Selected excerpt
# Time for memo+solving corners OR edges



## Simboubou (Apr 17, 2009)

I need 30 seconds to memorize and solve corners with 3OP, and I need 40-50 seconds to memorize and solve my edges with M2...
I thought I should improve my corners, but now I realize I should improve my edges...

What about you guys ?


----------



## byu (Apr 17, 2009)

Work on your memorization. Do edges memo-only and corners memo-only.


----------



## Faz (Apr 18, 2009)

Edge memo 20 seconds
Corner memo 30 seconds. Grr.
Corner solving 30 seconds.
Edge solving/parity 30 seconds.


----------



## happa95 (Apr 18, 2009)

fazrulz said:


> Edge memo 20 seconds
> Corner memo 30 seconds. Grr.
> Corner solving 30 seconds.
> Edge solving/parity 30 seconds.



dude, what's with your corner memo?!? It's more than your edges!


----------



## Faz (Apr 18, 2009)

3op

Visual, I have trouble getting the memo locked down. I am switching to numbers for permutation today


----------



## Simboubou (Apr 18, 2009)

Man, it takes me like 20-30 seconds to solve edges wiyh M2, how can I be so slow ?


----------



## byu (Apr 18, 2009)

Is your turning speed slow, or do you find yourself pausing in the middle?


----------



## Simboubou (Apr 18, 2009)

Both, I guess.Every time, It takes me several seconds to remember how the cycle start. I should use my ring finger.


----------



## byu (Apr 18, 2009)

Try to reduce pauses by thinking about the next piece while solving the piece before.


----------



## SimonWestlund (Apr 21, 2009)

happa95 said:


> fazrulz said:
> 
> 
> > Edge memo 20 seconds
> ...



Unfortunately I think that's the same case as me  I just can't get my corner memo stuck in my head!


----------

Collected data

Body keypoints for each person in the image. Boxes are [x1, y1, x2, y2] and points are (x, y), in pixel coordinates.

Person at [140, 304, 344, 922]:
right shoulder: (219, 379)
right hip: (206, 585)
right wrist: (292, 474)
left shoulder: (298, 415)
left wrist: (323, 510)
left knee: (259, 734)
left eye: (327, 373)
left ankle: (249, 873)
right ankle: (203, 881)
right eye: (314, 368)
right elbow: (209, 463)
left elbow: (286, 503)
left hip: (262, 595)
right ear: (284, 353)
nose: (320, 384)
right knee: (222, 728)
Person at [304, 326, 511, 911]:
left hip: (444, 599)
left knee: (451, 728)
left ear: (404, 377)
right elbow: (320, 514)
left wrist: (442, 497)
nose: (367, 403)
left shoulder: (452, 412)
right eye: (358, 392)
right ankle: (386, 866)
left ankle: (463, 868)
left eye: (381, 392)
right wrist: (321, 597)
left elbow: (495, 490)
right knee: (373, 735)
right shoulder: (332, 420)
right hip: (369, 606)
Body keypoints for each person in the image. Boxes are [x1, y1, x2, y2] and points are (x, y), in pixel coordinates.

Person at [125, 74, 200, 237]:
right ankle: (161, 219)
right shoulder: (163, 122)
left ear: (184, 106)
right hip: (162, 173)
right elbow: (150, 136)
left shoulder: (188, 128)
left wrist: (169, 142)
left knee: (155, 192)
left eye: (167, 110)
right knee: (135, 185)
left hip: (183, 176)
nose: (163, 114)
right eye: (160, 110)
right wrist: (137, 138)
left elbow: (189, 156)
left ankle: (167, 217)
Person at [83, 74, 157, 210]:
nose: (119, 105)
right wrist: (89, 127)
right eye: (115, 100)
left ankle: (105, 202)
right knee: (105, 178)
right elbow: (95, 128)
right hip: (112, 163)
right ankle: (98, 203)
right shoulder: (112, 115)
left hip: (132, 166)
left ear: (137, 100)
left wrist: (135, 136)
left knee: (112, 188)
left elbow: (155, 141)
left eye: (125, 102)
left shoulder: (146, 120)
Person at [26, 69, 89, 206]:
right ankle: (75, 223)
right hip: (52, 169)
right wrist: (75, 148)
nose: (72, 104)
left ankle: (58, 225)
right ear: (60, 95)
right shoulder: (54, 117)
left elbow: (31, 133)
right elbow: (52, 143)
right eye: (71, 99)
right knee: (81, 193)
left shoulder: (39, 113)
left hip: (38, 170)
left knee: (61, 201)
* * *
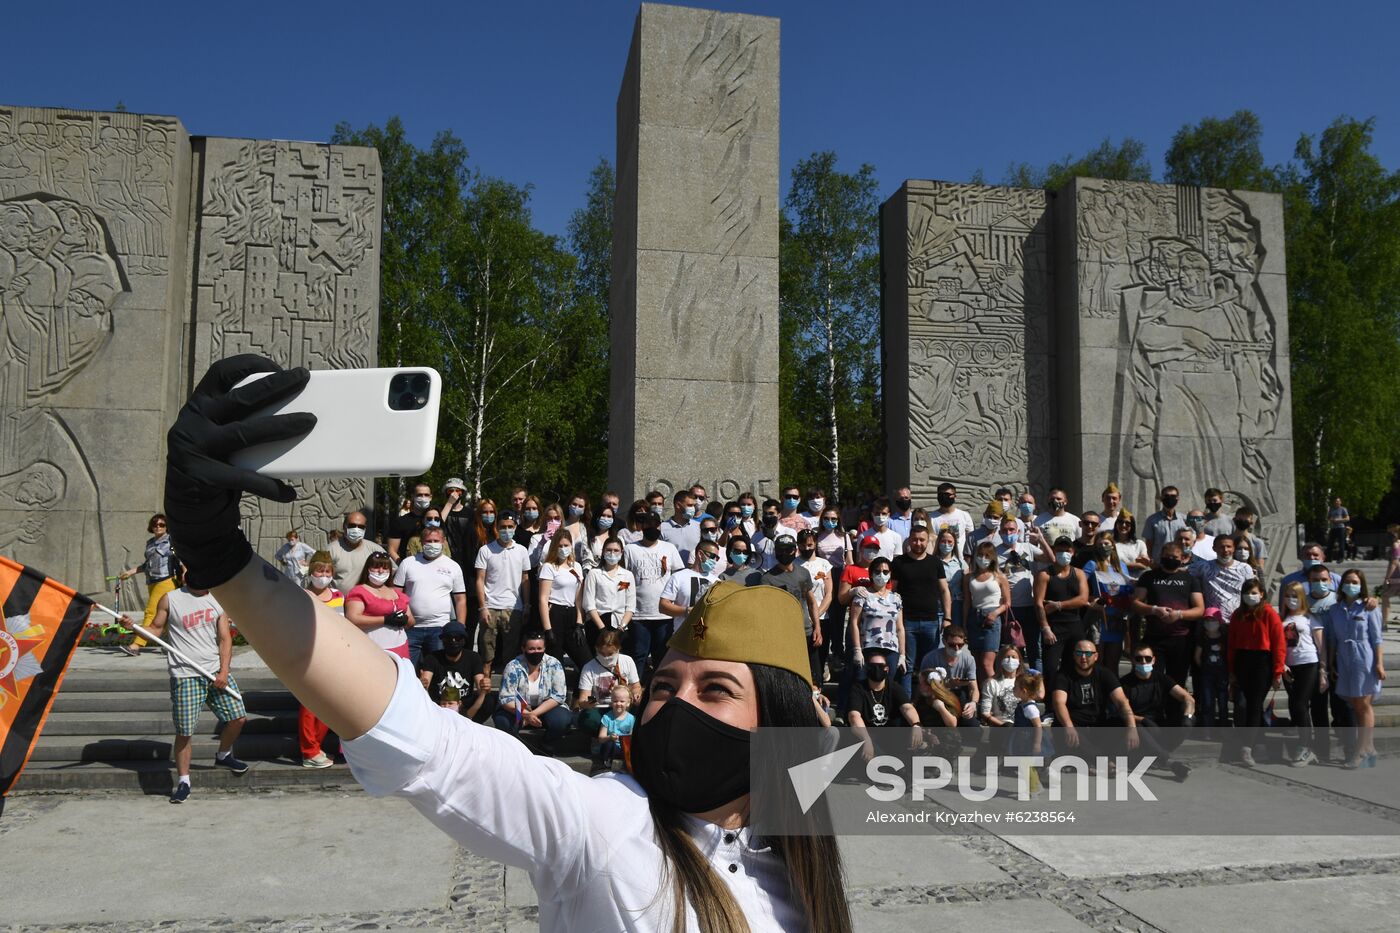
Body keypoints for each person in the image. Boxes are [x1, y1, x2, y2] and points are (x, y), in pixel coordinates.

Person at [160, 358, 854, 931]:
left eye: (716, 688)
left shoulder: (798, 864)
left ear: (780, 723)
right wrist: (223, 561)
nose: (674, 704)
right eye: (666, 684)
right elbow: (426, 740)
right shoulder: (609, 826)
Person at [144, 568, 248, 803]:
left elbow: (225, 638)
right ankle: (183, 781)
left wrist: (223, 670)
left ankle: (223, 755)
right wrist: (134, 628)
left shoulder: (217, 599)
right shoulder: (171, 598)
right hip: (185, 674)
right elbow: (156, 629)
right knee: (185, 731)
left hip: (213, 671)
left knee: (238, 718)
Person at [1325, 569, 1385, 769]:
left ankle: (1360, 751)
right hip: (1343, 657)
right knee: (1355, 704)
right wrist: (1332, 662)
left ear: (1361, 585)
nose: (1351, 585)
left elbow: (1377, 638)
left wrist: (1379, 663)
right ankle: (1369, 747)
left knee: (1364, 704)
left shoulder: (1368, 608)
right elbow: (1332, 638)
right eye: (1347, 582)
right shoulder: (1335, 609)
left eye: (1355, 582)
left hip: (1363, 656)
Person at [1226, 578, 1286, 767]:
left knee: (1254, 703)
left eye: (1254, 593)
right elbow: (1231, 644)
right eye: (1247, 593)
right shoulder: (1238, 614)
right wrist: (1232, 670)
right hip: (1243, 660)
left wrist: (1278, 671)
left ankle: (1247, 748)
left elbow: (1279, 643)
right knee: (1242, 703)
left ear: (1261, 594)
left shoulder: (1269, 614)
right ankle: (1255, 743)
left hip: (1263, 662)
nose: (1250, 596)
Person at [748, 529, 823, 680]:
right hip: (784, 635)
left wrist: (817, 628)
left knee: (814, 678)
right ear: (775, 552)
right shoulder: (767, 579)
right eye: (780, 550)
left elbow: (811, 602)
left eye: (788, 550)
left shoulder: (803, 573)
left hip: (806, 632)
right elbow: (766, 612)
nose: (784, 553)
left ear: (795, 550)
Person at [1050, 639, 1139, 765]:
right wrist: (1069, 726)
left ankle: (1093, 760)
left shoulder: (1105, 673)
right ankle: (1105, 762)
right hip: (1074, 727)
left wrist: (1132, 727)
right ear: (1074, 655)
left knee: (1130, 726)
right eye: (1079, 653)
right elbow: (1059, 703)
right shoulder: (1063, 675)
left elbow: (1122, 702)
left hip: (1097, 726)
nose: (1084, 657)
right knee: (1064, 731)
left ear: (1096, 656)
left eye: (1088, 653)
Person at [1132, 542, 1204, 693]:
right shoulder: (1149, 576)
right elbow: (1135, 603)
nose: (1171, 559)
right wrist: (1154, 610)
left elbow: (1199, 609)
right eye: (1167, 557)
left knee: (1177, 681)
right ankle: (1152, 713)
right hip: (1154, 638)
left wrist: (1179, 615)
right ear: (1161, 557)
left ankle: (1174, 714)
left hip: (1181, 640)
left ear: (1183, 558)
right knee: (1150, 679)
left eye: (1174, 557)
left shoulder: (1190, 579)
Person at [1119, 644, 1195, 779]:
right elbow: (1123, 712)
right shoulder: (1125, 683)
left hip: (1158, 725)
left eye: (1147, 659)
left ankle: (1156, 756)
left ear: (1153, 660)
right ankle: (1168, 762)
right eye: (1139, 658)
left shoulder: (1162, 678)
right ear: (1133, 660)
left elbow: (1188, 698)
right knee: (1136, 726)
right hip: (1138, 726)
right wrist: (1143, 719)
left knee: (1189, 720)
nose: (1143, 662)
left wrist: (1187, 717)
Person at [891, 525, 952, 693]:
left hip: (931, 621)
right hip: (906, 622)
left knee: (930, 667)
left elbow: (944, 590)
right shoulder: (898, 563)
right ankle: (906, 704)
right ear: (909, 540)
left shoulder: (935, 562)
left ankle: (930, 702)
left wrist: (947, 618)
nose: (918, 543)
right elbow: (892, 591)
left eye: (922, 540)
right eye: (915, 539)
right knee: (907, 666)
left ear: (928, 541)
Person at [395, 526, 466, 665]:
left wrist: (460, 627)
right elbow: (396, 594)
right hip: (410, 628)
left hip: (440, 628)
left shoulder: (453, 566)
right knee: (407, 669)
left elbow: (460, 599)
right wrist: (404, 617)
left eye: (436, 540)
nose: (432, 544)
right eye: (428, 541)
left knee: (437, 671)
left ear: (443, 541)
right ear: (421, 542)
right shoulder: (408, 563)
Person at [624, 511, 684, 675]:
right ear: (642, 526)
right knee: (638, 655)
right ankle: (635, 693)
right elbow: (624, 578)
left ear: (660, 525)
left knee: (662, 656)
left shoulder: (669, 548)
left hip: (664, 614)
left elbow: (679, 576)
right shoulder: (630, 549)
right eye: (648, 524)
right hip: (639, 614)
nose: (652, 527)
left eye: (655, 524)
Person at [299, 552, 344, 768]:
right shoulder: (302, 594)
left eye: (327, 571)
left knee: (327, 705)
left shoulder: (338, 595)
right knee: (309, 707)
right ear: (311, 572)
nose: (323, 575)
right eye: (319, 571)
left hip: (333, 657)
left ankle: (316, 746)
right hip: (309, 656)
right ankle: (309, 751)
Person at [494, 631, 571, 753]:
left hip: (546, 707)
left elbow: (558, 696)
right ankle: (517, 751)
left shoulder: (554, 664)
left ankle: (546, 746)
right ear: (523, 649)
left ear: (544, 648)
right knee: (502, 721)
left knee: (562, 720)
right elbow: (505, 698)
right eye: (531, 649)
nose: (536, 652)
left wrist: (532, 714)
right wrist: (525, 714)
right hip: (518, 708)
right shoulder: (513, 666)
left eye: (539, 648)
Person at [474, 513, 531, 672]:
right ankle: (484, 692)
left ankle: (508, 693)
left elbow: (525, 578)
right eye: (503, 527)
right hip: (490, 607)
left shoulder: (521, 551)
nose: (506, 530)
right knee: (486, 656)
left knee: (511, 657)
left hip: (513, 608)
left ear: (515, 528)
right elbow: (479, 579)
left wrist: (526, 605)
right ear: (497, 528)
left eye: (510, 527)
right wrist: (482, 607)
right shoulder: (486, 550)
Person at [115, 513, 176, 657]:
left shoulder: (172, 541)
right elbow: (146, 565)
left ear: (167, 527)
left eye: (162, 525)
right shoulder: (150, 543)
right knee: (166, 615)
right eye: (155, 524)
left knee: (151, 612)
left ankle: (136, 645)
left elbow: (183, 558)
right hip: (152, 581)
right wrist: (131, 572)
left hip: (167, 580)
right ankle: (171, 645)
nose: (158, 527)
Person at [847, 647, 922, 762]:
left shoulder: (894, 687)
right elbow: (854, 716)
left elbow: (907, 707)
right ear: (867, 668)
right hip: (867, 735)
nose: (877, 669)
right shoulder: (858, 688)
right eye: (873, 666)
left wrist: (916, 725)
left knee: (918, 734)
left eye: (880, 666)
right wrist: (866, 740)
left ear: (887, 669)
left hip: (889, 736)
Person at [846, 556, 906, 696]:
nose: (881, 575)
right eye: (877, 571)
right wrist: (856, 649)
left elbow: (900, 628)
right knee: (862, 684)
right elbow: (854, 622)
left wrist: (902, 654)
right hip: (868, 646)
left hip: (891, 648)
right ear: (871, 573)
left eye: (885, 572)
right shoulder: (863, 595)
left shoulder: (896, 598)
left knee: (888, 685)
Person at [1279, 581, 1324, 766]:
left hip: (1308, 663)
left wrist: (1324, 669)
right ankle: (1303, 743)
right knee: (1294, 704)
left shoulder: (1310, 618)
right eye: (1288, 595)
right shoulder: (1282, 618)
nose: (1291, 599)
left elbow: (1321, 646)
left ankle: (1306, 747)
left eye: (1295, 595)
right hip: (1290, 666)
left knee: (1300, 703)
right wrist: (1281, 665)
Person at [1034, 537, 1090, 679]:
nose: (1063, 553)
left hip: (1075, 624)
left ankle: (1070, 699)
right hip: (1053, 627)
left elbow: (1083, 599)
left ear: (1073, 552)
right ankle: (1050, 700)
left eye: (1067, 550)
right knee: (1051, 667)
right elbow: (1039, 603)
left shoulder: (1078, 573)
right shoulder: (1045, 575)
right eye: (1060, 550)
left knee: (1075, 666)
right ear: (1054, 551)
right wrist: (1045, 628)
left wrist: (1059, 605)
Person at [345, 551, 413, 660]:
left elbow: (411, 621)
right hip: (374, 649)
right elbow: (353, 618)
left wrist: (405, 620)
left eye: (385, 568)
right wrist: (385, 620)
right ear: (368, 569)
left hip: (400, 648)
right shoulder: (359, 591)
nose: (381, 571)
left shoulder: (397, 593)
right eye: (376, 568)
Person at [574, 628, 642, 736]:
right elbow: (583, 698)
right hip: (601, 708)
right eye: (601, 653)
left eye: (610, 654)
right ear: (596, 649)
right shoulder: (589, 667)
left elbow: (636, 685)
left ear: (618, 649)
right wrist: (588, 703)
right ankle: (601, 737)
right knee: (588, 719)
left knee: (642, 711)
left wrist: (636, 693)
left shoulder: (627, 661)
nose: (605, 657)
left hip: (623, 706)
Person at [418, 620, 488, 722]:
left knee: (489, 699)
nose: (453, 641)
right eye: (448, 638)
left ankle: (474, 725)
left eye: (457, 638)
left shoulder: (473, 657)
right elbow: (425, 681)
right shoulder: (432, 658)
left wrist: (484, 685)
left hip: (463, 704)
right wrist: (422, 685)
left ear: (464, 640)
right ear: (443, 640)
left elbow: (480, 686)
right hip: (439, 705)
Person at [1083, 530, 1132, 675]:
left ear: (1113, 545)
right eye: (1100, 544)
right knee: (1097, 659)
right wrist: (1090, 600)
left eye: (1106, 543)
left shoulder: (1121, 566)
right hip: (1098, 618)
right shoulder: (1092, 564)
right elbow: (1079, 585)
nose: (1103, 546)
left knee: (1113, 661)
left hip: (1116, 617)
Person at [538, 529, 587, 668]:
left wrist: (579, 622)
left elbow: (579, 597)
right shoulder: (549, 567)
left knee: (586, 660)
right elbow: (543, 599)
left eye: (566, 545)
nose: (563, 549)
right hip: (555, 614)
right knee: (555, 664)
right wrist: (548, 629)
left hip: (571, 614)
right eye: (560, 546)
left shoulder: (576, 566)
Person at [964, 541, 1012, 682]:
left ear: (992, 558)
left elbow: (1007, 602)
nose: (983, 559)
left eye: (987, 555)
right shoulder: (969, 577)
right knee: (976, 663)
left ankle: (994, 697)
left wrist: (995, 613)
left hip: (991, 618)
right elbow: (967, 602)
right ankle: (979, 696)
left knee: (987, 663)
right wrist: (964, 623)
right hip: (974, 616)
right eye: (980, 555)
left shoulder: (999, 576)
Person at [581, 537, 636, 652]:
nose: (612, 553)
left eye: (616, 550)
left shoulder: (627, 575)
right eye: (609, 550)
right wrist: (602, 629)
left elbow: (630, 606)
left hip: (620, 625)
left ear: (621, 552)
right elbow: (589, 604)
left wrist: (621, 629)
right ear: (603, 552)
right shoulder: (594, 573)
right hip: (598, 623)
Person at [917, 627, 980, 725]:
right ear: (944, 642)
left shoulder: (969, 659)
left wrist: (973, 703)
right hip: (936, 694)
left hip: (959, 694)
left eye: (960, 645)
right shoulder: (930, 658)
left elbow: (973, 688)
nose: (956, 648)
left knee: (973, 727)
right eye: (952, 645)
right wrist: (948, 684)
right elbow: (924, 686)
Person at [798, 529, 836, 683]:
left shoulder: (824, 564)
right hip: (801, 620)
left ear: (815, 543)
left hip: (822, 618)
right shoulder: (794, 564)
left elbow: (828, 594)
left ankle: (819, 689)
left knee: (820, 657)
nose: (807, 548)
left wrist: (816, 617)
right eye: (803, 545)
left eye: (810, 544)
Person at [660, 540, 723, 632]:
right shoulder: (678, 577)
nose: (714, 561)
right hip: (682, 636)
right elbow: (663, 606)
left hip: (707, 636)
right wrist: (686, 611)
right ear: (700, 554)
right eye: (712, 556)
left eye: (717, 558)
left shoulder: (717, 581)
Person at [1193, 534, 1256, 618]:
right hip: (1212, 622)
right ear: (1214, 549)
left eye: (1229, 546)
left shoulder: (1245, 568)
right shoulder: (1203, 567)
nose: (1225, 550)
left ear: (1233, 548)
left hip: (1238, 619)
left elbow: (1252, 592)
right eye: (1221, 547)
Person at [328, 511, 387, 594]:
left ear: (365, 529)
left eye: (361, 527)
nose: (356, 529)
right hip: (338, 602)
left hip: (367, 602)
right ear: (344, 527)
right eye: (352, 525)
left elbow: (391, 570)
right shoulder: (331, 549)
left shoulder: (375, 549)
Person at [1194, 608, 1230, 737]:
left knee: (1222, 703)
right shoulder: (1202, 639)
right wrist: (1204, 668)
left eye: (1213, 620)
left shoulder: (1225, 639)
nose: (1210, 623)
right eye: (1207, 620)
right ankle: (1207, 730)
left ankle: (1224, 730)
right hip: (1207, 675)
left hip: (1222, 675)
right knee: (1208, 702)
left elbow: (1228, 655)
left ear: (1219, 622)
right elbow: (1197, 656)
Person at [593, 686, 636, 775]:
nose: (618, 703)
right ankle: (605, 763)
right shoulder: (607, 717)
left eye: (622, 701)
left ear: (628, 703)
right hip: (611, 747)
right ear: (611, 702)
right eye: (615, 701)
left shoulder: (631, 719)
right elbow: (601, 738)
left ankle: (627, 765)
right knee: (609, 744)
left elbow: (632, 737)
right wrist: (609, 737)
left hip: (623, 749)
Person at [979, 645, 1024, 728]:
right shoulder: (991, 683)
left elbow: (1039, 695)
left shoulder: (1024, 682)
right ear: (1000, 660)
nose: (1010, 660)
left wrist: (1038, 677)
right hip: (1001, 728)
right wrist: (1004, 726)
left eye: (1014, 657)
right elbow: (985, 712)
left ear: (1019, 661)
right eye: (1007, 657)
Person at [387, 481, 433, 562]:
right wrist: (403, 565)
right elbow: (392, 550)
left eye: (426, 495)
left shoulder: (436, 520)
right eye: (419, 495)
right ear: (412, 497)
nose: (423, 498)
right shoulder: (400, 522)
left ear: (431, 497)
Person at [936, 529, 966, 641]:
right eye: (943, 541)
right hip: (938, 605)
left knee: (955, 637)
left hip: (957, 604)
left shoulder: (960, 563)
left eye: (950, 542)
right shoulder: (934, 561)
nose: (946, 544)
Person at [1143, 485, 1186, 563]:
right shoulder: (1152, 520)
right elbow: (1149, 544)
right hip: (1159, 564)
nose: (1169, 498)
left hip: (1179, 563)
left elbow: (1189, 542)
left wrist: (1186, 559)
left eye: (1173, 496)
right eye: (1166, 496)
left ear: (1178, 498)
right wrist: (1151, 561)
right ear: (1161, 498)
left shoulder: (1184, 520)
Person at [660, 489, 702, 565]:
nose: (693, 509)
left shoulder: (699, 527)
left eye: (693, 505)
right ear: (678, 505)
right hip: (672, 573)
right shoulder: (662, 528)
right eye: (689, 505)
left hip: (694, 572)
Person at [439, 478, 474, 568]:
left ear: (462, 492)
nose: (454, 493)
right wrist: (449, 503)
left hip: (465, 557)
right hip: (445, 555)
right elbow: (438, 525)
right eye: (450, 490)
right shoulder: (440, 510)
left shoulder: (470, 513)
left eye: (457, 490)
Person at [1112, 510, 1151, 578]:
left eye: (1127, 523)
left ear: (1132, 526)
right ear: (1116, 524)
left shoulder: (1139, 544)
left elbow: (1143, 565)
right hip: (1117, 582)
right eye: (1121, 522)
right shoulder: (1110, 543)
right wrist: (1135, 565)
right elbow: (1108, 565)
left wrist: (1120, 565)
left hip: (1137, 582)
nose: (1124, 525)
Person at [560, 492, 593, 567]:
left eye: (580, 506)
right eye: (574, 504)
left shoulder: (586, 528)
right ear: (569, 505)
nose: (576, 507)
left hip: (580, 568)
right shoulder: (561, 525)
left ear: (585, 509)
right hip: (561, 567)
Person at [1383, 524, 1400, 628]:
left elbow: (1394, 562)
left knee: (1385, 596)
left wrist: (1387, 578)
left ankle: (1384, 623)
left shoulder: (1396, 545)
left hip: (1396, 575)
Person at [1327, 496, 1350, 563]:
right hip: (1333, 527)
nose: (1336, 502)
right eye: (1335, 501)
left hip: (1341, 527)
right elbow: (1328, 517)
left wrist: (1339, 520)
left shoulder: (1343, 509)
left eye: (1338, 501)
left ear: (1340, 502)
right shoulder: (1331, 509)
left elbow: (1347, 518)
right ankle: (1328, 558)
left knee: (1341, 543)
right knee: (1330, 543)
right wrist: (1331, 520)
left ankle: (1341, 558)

Exercise details
Quote word for word the stretch of the forum thread on memorization and solving times that starts with the words "## Simboubou (Apr 17, 2009)" and ends with "improve my edges...".

Solution for this task
## Simboubou (Apr 17, 2009)

I need 30 seconds to memorize and solve corners with 3OP, and I need 40-50 seconds to memorize and solve my edges with M2...
I thought I should improve my corners, but now I realize I should improve my edges...